_GIVEN DATA_.

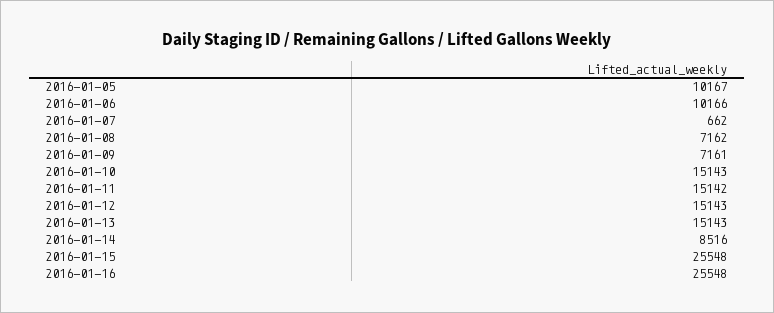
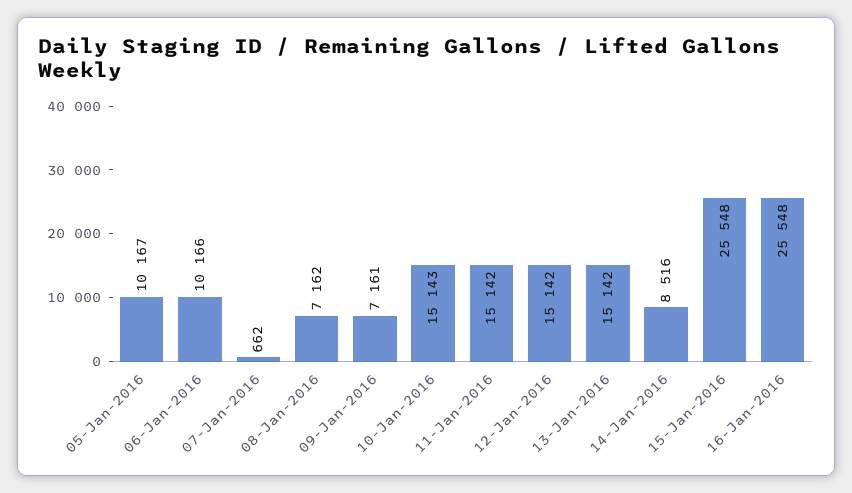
  {
    "2016-01-05": 10167,
    "2016-01-06": 10166,
    "2016-01-07": 662,
    "2016-01-08": 7162,
    "2016-01-09": 7161,
    "2016-01-10": 15143,
    "2016-01-11": 15142,
-   "2016-01-12": 15143,
+   "2016-01-12": 15142,
-   "2016-01-13": 15143,
+   "2016-01-13": 15142,
    "2016-01-14": 8516,
    "2016-01-15": 25548,
    "2016-01-16": 25548
  }

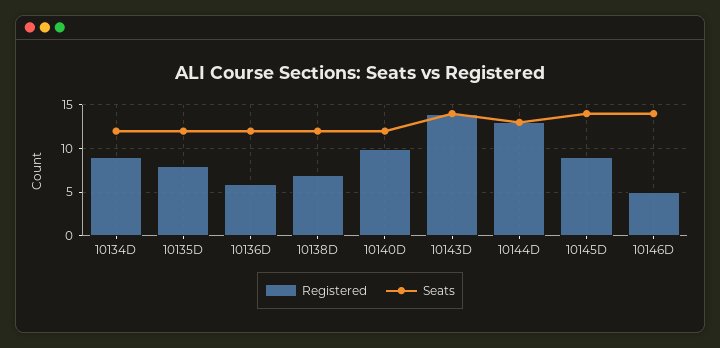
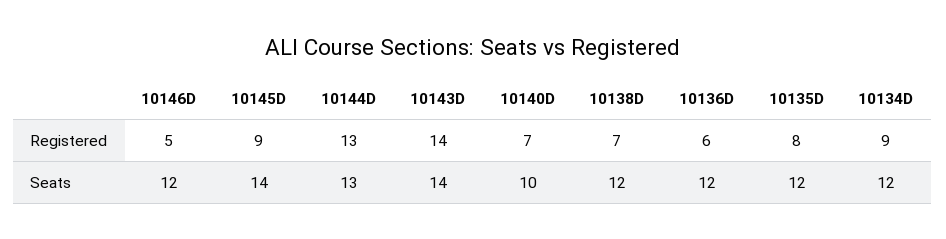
  {
    "Registered": {
      "10134D": 9,
      "10135D": 8,
      "10136D": 6,
      "10138D": 7,
-     "10140D": 10,
+     "10140D": 7,
      "10143D": 14,
      "10144D": 13,
      "10145D": 9,
      "10146D": 5
    },
    "Seats": {
      "10134D": 12,
      "10135D": 12,
      "10136D": 12,
      "10138D": 12,
-     "10140D": 12,
+     "10140D": 10,
      "10143D": 14,
      "10144D": 13,
      "10145D": 14,
-     "10146D": 14
+     "10146D": 12
    }
  }

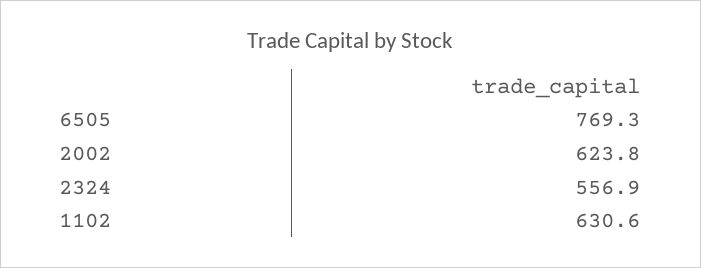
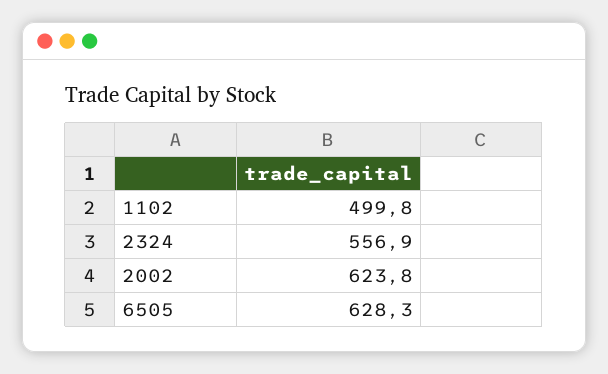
  {
-   "6505": 769.3,
+   "6505": 628.3,
    "2002": 623.8,
    "2324": 556.9,
-   "1102": 630.6
+   "1102": 499.8
  }

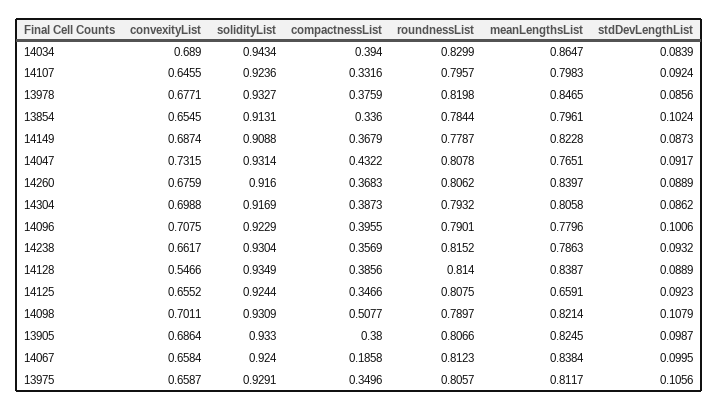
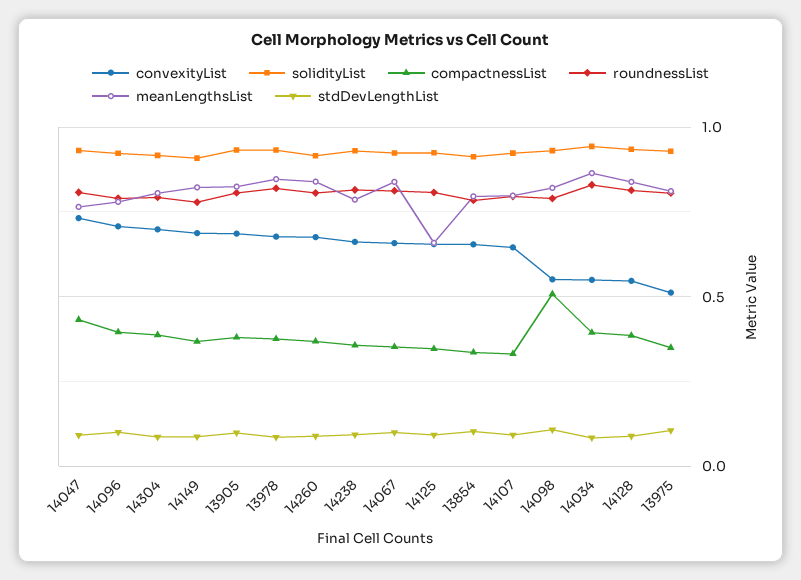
  {
    "convexityList": {
-     "14034": 0.689,
+     "14034": 0.55,
      "14107": 0.6455,
      "13978": 0.6771,
      "13854": 0.6545,
      "14149": 0.6874,
      "14047": 0.7315,
      "14260": 0.6759,
      "14304": 0.6988,
      "14096": 0.7075,
      "14238": 0.6617,
      "14128": 0.5466,
      "14125": 0.6552,
-     "14098": 0.7011,
+     "14098": 0.55,
      "13905": 0.6864,
      "14067": 0.6584,
-     "13975": 0.6587
+     "13975": 0.5
    },
    "solidityList": {
      "14034": 0.9434,
      "14107": 0.9236,
      "13978": 0.9327,
      "13854": 0.9131,
      "14149": 0.9088,
      "14047": 0.9314,
      "14260": 0.916,
      "14304": 0.9169,
      "14096": 0.9229,
      "14238": 0.9304,
      "14128": 0.9349,
      "14125": 0.9244,
      "14098": 0.9309,
      "13905": 0.933,
      "14067": 0.924,
      "13975": 0.9291
    },
    "compactnessList": {
      "14034": 0.394,
      "14107": 0.3316,
      "13978": 0.3759,
      "13854": 0.336,
      "14149": 0.3679,
      "14047": 0.4322,
      "14260": 0.3683,
      "14304": 0.3873,
      "14096": 0.3955,
      "14238": 0.3569,
      "14128": 0.3856,
      "14125": 0.3466,
      "14098": 0.5077,
      "13905": 0.38,
-     "14067": 0.1858,
+     "14067": 0.35,
      "13975": 0.3496
    },
    "roundnessList": {
      "14034": 0.8299,
      "14107": 0.7957,
      "13978": 0.8198,
      "13854": 0.7844,
      "14149": 0.7787,
      "14047": 0.8078,
      "14260": 0.8062,
      "14304": 0.7932,
      "14096": 0.7901,
      "14238": 0.8152,
      "14128": 0.814,
      "14125": 0.8075,
      "14098": 0.7897,
      "13905": 0.8066,
      "14067": 0.8123,
      "13975": 0.8057
    },
    "meanLengthsList": {
      "14034": 0.8647,
      "14107": 0.7983,
      "13978": 0.8465,
      "13854": 0.7961,
      "14149": 0.8228,
      "14047": 0.7651,
      "14260": 0.8397,
      "14304": 0.8058,
      "14096": 0.7796,
      "14238": 0.7863,
      "14128": 0.8387,
      "14125": 0.6591,
      "14098": 0.8214,
      "13905": 0.8245,
      "14067": 0.8384,
      "13975": 0.8117
    },
    "stdDevLengthList": {
      "14034": 0.0839,
      "14107": 0.0924,
      "13978": 0.0856,
      "13854": 0.1024,
      "14149": 0.0873,
      "14047": 0.0917,
      "14260": 0.0889,
      "14304": 0.0862,
      "14096": 0.1006,
      "14238": 0.0932,
      "14128": 0.0889,
      "14125": 0.0923,
      "14098": 0.1079,
      "13905": 0.0987,
      "14067": 0.0995,
      "13975": 0.1056
    }
  }

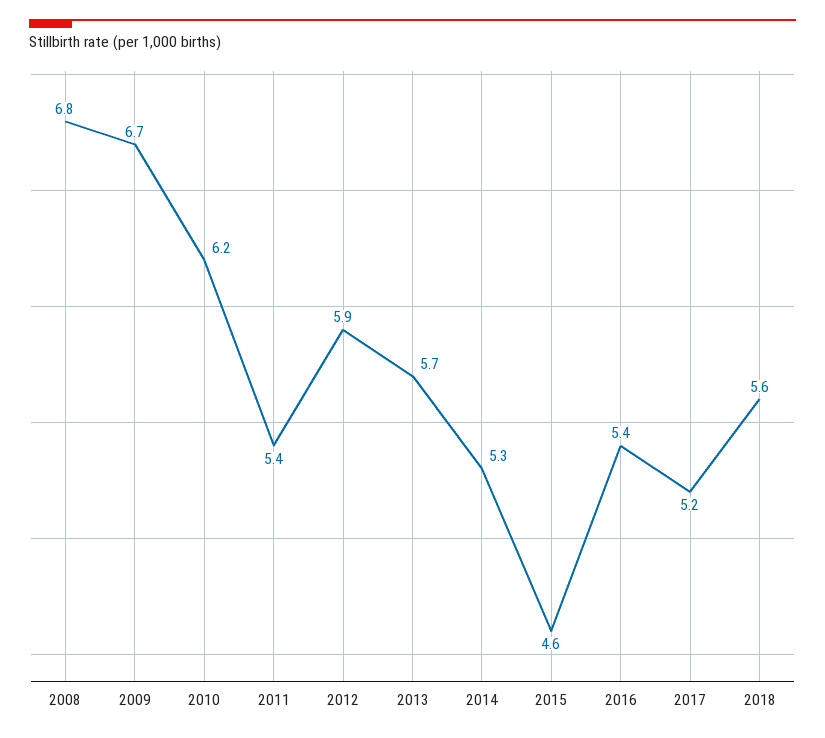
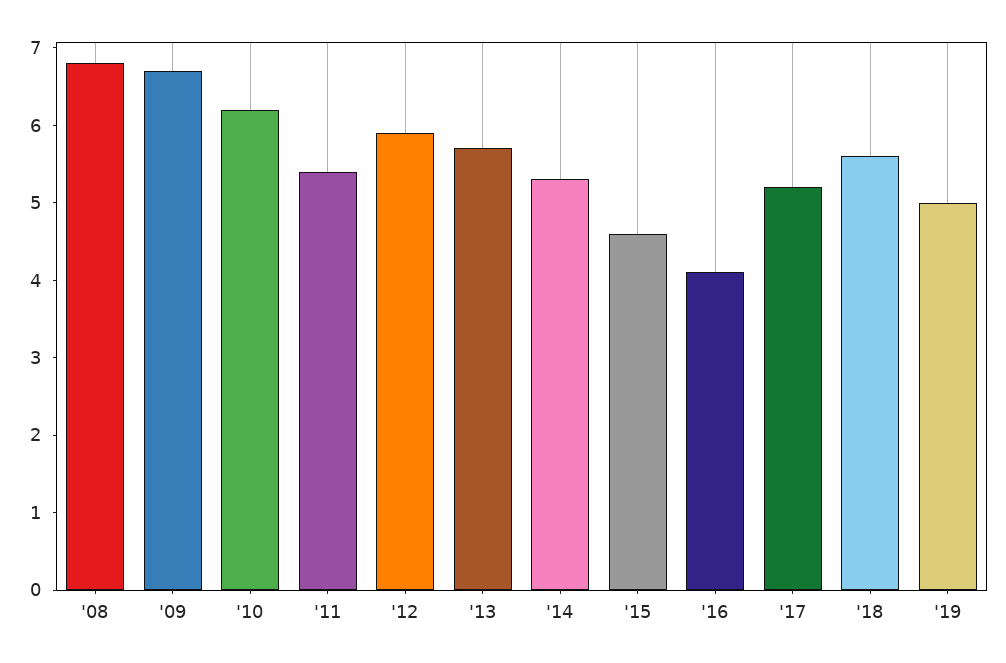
  {
    "2008": 6.8,
    "2009": 6.7,
    "2010": 6.2,
    "2011": 5.4,
    "2012": 5.9,
    "2013": 5.7,
    "2014": 5.3,
    "2015": 4.6,
-   "2016": 5.4,
+   "2016": 4,
    "2017": 5.2,
-   "2018": 5.6
+   "2018": 5.6,
+   "'19": 5
  }

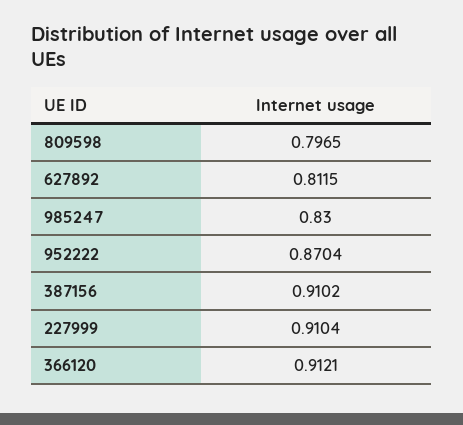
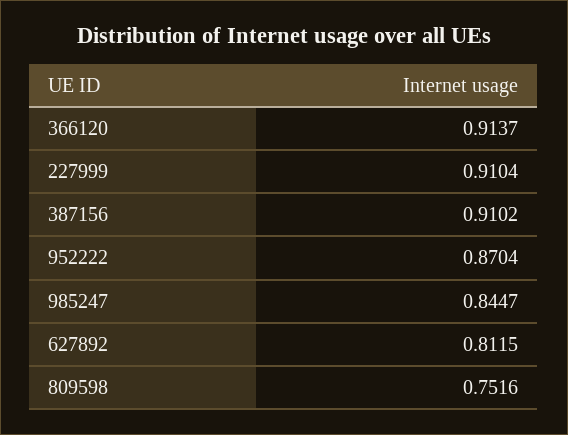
  {
-   "809598": 0.7965,
+   "809598": 0.7516,
    "627892": 0.8115,
-   "985247": 0.83,
+   "985247": 0.8447,
    "952222": 0.8704,
    "387156": 0.9102,
    "227999": 0.9104,
-   "366120": 0.9121
+   "366120": 0.9137
  }

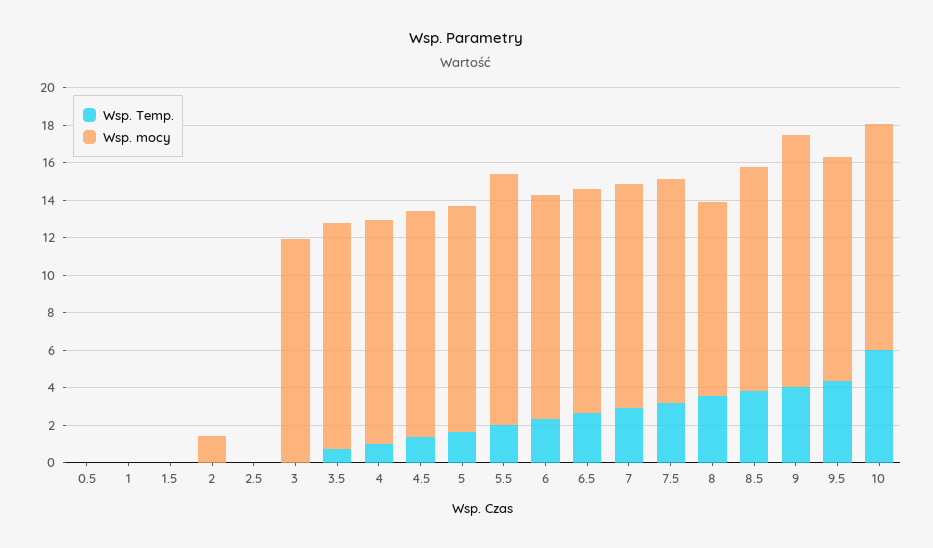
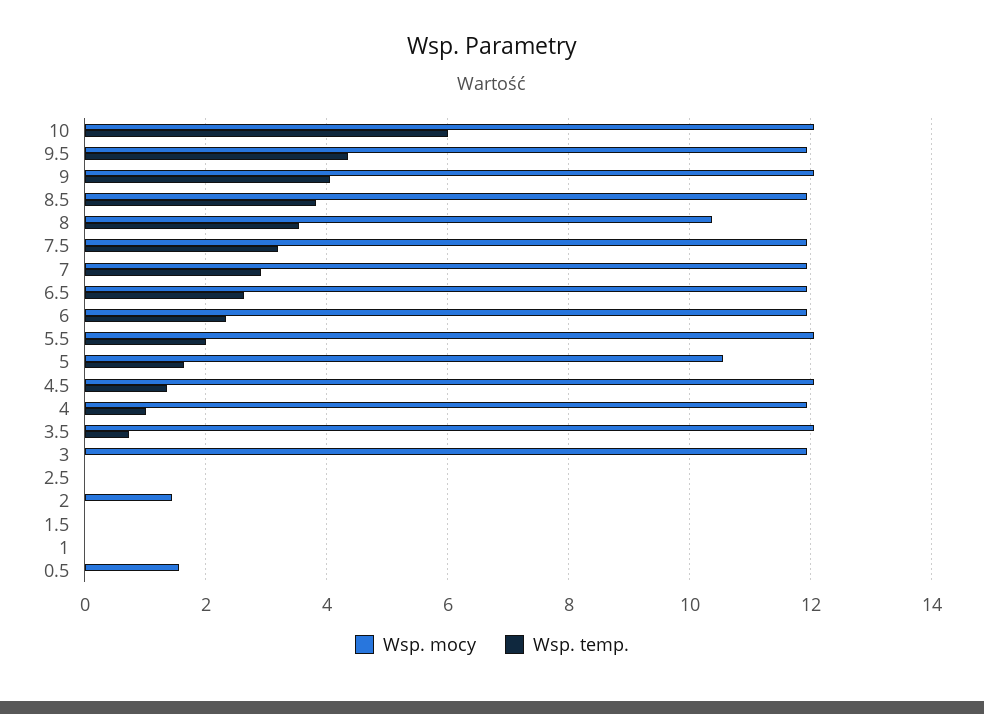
  {
    "Wsp. Temp.": {
      "0.5": 0,
      "1": 0,
      "1.5": 0,
      "2": 0,
      "2.5": 0,
      "3": 0,
      "3.5": 0.8,
      "4": 1,
      "4.5": 1.4,
      "5": 1.6,
      "5.5": 2,
      "6": 2.4,
      "6.5": 2.6,
      "7": 3,
      "7.5": 3.2,
      "8": 3.6,
      "8.5": 3.8,
      "9": 4,
      "9.5": 4.4,
      "10": 6
    },
    "Wsp. mocy": {
-     "0.5": 0,
+     "0.5": 1.6,
      "1": 0,
      "1.5": 0,
      "2": 1.4,
      "2.5": 0,
      "3": 12,
      "3.5": 12,
      "4": 12,
      "4.5": 12,
-     "5": 12,
+     "5": 10.6,
-     "5.5": 13.5,
+     "5.5": 12,
      "6": 12,
      "6.5": 12,
      "7": 12,
      "7.5": 12,
      "8": 10.4,
      "8.5": 12,
-     "9": 13.5,
+     "9": 12,
      "9.5": 12,
      "10": 12
    }
  }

_TASK DESCRIPTION_. What is needed here is an exact copy of all the entries, without the pictures.

_SOLUTION FOR THIS TASK_.
  {
    "2016-01-05": 10167,
    "2016-01-06": 10166,
    "2016-01-07": 662,
    "2016-01-08": 7162,
    "2016-01-09": 7161,
    "2016-01-10": 15143,
    "2016-01-11": 15142,
-   "2016-01-12": 15143,
+   "2016-01-12": 15142,
-   "2016-01-13": 15143,
+   "2016-01-13": 15142,
    "2016-01-14": 8516,
    "2016-01-15": 25548,
    "2016-01-16": 25548
  }

  {
    "Registered": {
      "10134D": 9,
      "10135D": 8,
      "10136D": 6,
      "10138D": 7,
-     "10140D": 10,
+     "10140D": 7,
      "10143D": 14,
      "10144D": 13,
      "10145D": 9,
      "10146D": 5
    },
    "Seats": {
      "10134D": 12,
      "10135D": 12,
      "10136D": 12,
      "10138D": 12,
-     "10140D": 12,
+     "10140D": 10,
      "10143D": 14,
      "10144D": 13,
      "10145D": 14,
-     "10146D": 14
+     "10146D": 12
    }
  }

  {
-   "6505": 769.3,
+   "6505": 628.3,
    "2002": 623.8,
    "2324": 556.9,
-   "1102": 630.6
+   "1102": 499.8
  }

  {
    "convexityList": {
-     "14034": 0.689,
+     "14034": 0.55,
      "14107": 0.6455,
      "13978": 0.6771,
      "13854": 0.6545,
      "14149": 0.6874,
      "14047": 0.7315,
      "14260": 0.6759,
      "14304": 0.6988,
      "14096": 0.7075,
      "14238": 0.6617,
      "14128": 0.5466,
      "14125": 0.6552,
-     "14098": 0.7011,
+     "14098": 0.55,
      "13905": 0.6864,
      "14067": 0.6584,
-     "13975": 0.6587
+     "13975": 0.5
    },
    "solidityList": {
      "14034": 0.9434,
      "14107": 0.9236,
      "13978": 0.9327,
      "13854": 0.9131,
      "14149": 0.9088,
      "14047": 0.9314,
      "14260": 0.916,
      "14304": 0.9169,
      "14096": 0.9229,
      "14238": 0.9304,
      "14128": 0.9349,
      "14125": 0.9244,
      "14098": 0.9309,
      "13905": 0.933,
      "14067": 0.924,
      "13975": 0.9291
    },
    "compactnessList": {
      "14034": 0.394,
      "14107": 0.3316,
      "13978": 0.3759,
      "13854": 0.336,
      "14149": 0.3679,
      "14047": 0.4322,
      "14260": 0.3683,
      "14304": 0.3873,
      "14096": 0.3955,
      "14238": 0.3569,
      "14128": 0.3856,
      "14125": 0.3466,
      "14098": 0.5077,
      "13905": 0.38,
-     "14067": 0.1858,
+     "14067": 0.35,
      "13975": 0.3496
    },
    "roundnessList": {
      "14034": 0.8299,
      "14107": 0.7957,
      "13978": 0.8198,
      "13854": 0.7844,
      "14149": 0.7787,
      "14047": 0.8078,
      "14260": 0.8062,
      "14304": 0.7932,
      "14096": 0.7901,
      "14238": 0.8152,
      "14128": 0.814,
      "14125": 0.8075,
      "14098": 0.7897,
      "13905": 0.8066,
      "14067": 0.8123,
      "13975": 0.8057
    },
    "meanLengthsList": {
      "14034": 0.8647,
      "14107": 0.7983,
      "13978": 0.8465,
      "13854": 0.7961,
      "14149": 0.8228,
      "14047": 0.7651,
      "14260": 0.8397,
      "14304": 0.8058,
      "14096": 0.7796,
      "14238": 0.7863,
      "14128": 0.8387,
      "14125": 0.6591,
      "14098": 0.8214,
      "13905": 0.8245,
      "14067": 0.8384,
      "13975": 0.8117
    },
    "stdDevLengthList": {
      "14034": 0.0839,
      "14107": 0.0924,
      "13978": 0.0856,
      "13854": 0.1024,
      "14149": 0.0873,
      "14047": 0.0917,
      "14260": 0.0889,
      "14304": 0.0862,
      "14096": 0.1006,
      "14238": 0.0932,
      "14128": 0.0889,
      "14125": 0.0923,
      "14098": 0.1079,
      "13905": 0.0987,
      "14067": 0.0995,
      "13975": 0.1056
    }
  }

  {
    "2008": 6.8,
    "2009": 6.7,
    "2010": 6.2,
    "2011": 5.4,
    "2012": 5.9,
    "2013": 5.7,
    "2014": 5.3,
    "2015": 4.6,
-   "2016": 5.4,
+   "2016": 4,
    "2017": 5.2,
-   "2018": 5.6
+   "2018": 5.6,
+   "'19": 5
  }

  {
-   "809598": 0.7965,
+   "809598": 0.7516,
    "627892": 0.8115,
-   "985247": 0.83,
+   "985247": 0.8447,
    "952222": 0.8704,
    "387156": 0.9102,
    "227999": 0.9104,
-   "366120": 0.9121
+   "366120": 0.9137
  }

  {
    "Wsp. Temp.": {
      "0.5": 0,
      "1": 0,
      "1.5": 0,
      "2": 0,
      "2.5": 0,
      "3": 0,
      "3.5": 0.8,
      "4": 1,
      "4.5": 1.4,
      "5": 1.6,
      "5.5": 2,
      "6": 2.4,
      "6.5": 2.6,
      "7": 3,
      "7.5": 3.2,
      "8": 3.6,
      "8.5": 3.8,
      "9": 4,
      "9.5": 4.4,
      "10": 6
    },
    "Wsp. mocy": {
-     "0.5": 0,
+     "0.5": 1.6,
      "1": 0,
      "1.5": 0,
      "2": 1.4,
      "2.5": 0,
      "3": 12,
      "3.5": 12,
      "4": 12,
      "4.5": 12,
-     "5": 12,
+     "5": 10.6,
-     "5.5": 13.5,
+     "5.5": 12,
      "6": 12,
      "6.5": 12,
      "7": 12,
      "7.5": 12,
      "8": 10.4,
      "8.5": 12,
-     "9": 13.5,
+     "9": 12,
      "9.5": 12,
      "10": 12
    }
  }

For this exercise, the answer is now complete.